Most people have already made their applications and submitted to the humiliation of fingerprinting. It is safe to say that most people have furnished their finger-prints under duress. The duress is extreme: a threat of five years imprisonment, as well of course as endless “tracasserie” in getting one’s right to pensions, declaring births, entering marriage contracts, buying NHDC houses, declaring deaths, etc. Yet, many are taking part in a “go slow”.
There are at present three cases wallowing in the Supreme Court for months, although Section 10(8) of the Constitution clearly states that they should be given a fair hearing “within a reasonable time”. Reasonable time has expired. A fair hearing is hard to imagine when magistrates and judges have given their own fingerprints, prior to any judgment!
We write to you, against this background, regarding the criminal provisions concerning ID Cards. What do you, as DPP, intend, as from 15 September, 2014 to do if these Constitutional cases are still pending? It would be reasonable to assume that the cases will go on appeal, if lost. This means they may be pending, as you know, for a very long time, whatever the Constitution may say.
The punishment, if you do prosecute, can be expected to be draconian.
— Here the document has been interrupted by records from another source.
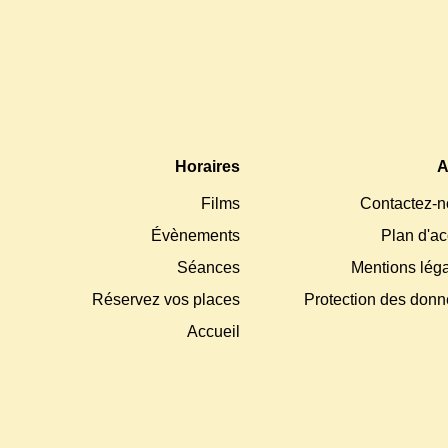
Horaires
A
Films
Contactez-n
Évènements
Plan d'a
Séances
Mentions lég
Réservez vos places
Protection des don
Accueil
So, many citizens are in a difficult fork:
Either we hand over biometric data (in the form of fingerprints and special photographic portraits) – which may well be part of an illegal process and which, in any case, contributes towards the architecture of an autocratic State and, in the long run perhaps , even a fascist one, and our action, in so doing, is irrevocable,
We risk imprisonment for 5 years.
We request you, because of the irrevocability of the furnishing of biometric data to the State, to make a public statement on this issue of national interest.